** START Records to use **
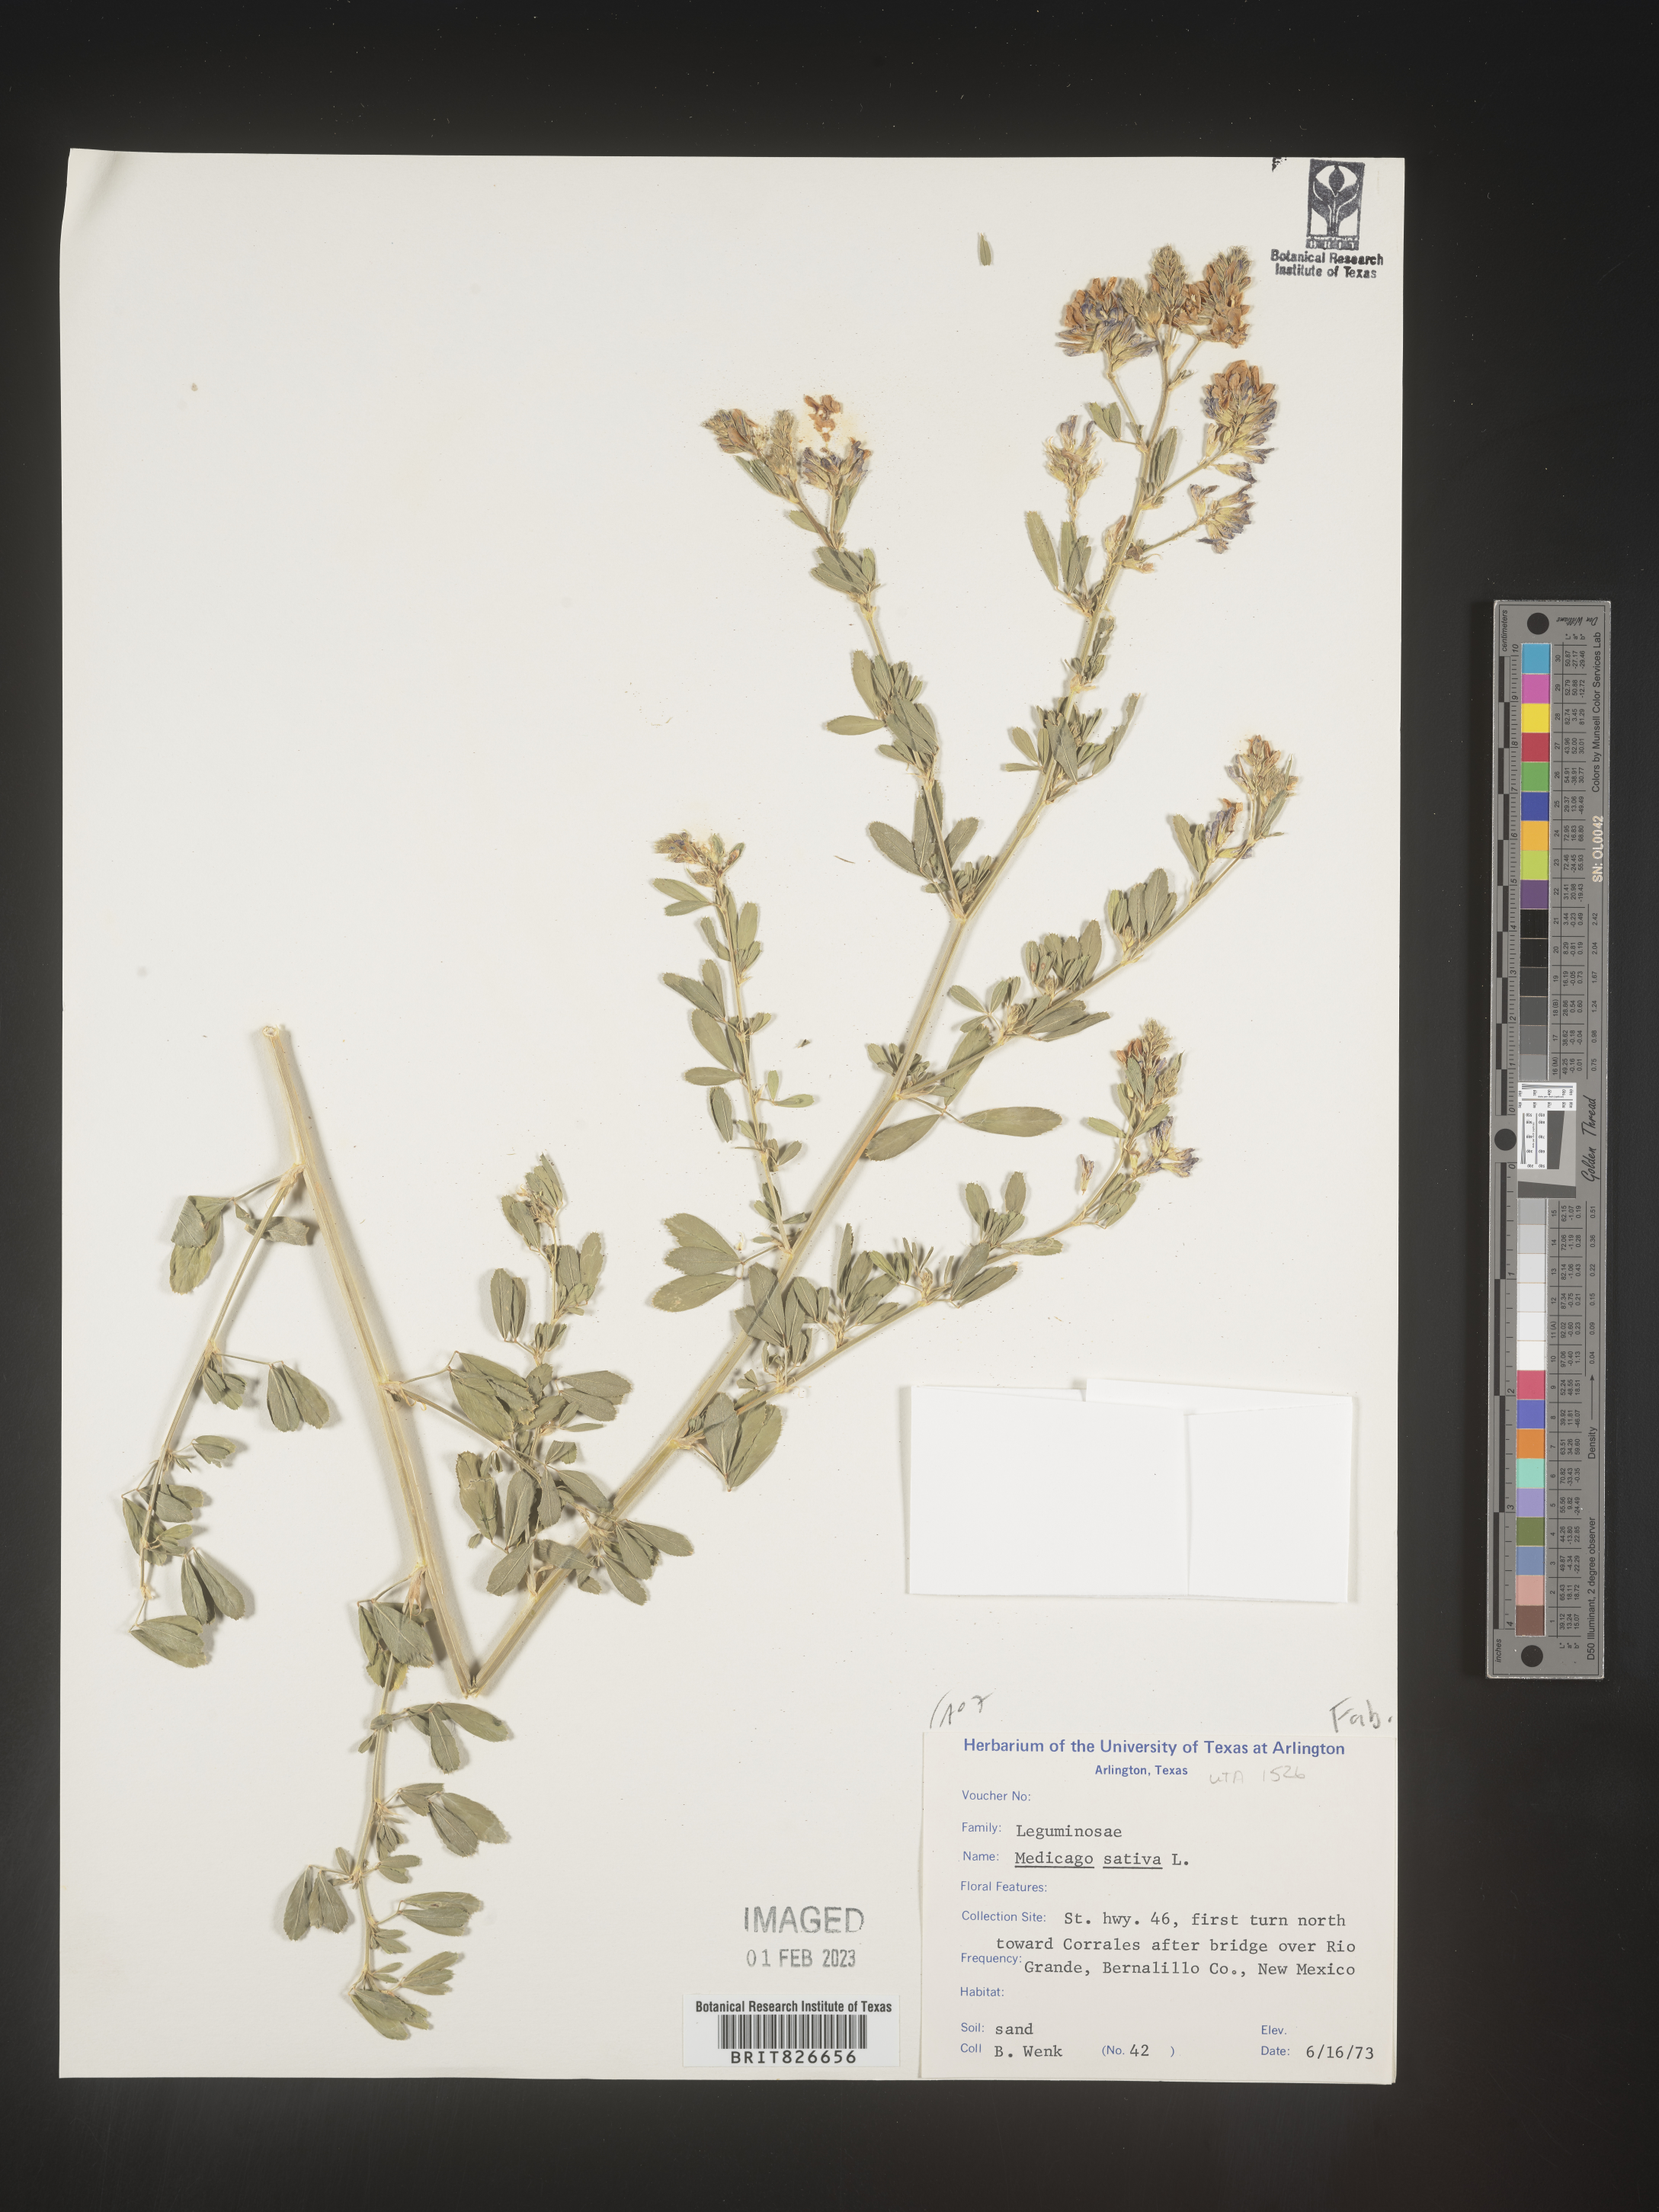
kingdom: Plantae
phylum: Tracheophyta
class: Magnoliopsida
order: Fabales
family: Fabaceae
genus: Medicago
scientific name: Medicago sativa
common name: Alfalfa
** END Records to use **
[Brief]
Present every classification line from the material above as a numbered list, skipping any blank lines. Leave the pictures out of your answer.

[Result of this task]
1. kingdom: Plantae
2. phylum: Tracheophyta
3. class: Magnoliopsida
4. order: Fabales
5. family: Fabaceae
6. genus: Medicago
7. scientific name: Medicago sativa
8. common name: Alfalfa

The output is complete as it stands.